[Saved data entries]
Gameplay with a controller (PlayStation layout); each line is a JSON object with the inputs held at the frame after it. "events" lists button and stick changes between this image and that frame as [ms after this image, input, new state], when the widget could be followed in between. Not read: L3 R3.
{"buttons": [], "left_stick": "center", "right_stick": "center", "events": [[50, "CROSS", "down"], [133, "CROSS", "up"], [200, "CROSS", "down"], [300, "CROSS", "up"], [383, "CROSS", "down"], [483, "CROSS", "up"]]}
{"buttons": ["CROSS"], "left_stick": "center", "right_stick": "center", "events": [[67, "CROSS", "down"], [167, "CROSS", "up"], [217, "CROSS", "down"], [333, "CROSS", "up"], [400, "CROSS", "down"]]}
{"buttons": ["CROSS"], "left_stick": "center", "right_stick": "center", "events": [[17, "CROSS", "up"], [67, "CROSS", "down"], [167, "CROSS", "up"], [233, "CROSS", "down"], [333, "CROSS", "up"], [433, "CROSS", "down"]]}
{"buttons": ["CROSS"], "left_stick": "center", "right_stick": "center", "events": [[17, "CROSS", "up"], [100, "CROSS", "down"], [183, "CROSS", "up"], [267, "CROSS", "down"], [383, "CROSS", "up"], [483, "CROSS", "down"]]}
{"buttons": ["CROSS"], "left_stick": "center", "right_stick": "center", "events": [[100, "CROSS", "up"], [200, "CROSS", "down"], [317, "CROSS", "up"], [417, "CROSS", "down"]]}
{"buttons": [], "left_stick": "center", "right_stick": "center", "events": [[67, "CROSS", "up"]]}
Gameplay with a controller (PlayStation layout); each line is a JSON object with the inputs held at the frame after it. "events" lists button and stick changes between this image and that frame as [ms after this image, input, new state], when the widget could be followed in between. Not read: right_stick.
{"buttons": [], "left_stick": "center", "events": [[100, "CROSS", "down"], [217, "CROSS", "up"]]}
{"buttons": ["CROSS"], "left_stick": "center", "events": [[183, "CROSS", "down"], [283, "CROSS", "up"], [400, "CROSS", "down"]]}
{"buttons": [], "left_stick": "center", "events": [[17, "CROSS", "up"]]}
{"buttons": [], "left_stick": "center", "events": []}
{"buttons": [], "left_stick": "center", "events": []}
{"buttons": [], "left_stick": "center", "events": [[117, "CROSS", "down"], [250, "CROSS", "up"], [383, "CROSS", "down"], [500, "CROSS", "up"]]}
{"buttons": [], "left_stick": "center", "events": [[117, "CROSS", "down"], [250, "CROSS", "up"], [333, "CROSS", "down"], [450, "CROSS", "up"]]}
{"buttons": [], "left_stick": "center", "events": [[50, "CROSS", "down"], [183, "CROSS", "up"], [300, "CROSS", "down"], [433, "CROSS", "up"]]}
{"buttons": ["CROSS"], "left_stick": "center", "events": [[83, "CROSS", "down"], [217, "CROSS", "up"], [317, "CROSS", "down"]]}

→ **WHAT THE EXERCISE ASKS**: Extract the complete data, matching each line exactly.

→ **SOLUTION TO THIS TASK**:
Gameplay with a controller (PlayStation layout); each line is a JSON object with the inputs held at the frame after it. "events" lists button and stick changes between this image and that frame as [ms after this image, input, new state], when the widget could be followed in between. Not read: L3 R3.
{"buttons": [], "left_stick": "center", "right_stick": "center", "events": [[50, "CROSS", "down"], [133, "CROSS", "up"], [200, "CROSS", "down"], [300, "CROSS", "up"], [383, "CROSS", "down"], [483, "CROSS", "up"]]}
{"buttons": ["CROSS"], "left_stick": "center", "right_stick": "center", "events": [[67, "CROSS", "down"], [167, "CROSS", "up"], [217, "CROSS", "down"], [333, "CROSS", "up"], [400, "CROSS", "down"]]}
{"buttons": ["CROSS"], "left_stick": "center", "right_stick": "center", "events": [[17, "CROSS", "up"], [67, "CROSS", "down"], [167, "CROSS", "up"], [233, "CROSS", "down"], [333, "CROSS", "up"], [433, "CROSS", "down"]]}
{"buttons": ["CROSS"], "left_stick": "center", "right_stick": "center", "events": [[17, "CROSS", "up"], [100, "CROSS", "down"], [183, "CROSS", "up"], [267, "CROSS", "down"], [383, "CROSS", "up"], [483, "CROSS", "down"]]}
{"buttons": ["CROSS"], "left_stick": "center", "right_stick": "center", "events": [[100, "CROSS", "up"], [200, "CROSS", "down"], [317, "CROSS", "up"], [417, "CROSS", "down"]]}
{"buttons": [], "left_stick": "center", "right_stick": "center", "events": [[67, "CROSS", "up"]]}
Gameplay with a controller (PlayStation layout); each line is a JSON object with the inputs held at the frame after it. "events" lists button and stick changes between this image and that frame as [ms after this image, input, new state], when the widget could be followed in between. Not read: right_stick.
{"buttons": [], "left_stick": "center", "events": [[100, "CROSS", "down"], [217, "CROSS", "up"]]}
{"buttons": ["CROSS"], "left_stick": "center", "events": [[183, "CROSS", "down"], [283, "CROSS", "up"], [400, "CROSS", "down"]]}
{"buttons": [], "left_stick": "center", "events": [[17, "CROSS", "up"]]}
{"buttons": [], "left_stick": "center", "events": []}
{"buttons": [], "left_stick": "center", "events": []}
{"buttons": [], "left_stick": "center", "events": [[117, "CROSS", "down"], [250, "CROSS", "up"], [383, "CROSS", "down"], [500, "CROSS", "up"]]}
{"buttons": [], "left_stick": "center", "events": [[117, "CROSS", "down"], [250, "CROSS", "up"], [333, "CROSS", "down"], [450, "CROSS", "up"]]}
{"buttons": [], "left_stick": "center", "events": [[50, "CROSS", "down"], [183, "CROSS", "up"], [300, "CROSS", "down"], [433, "CROSS", "up"]]}
{"buttons": ["CROSS"], "left_stick": "center", "events": [[83, "CROSS", "down"], [217, "CROSS", "up"], [317, "CROSS", "down"]]}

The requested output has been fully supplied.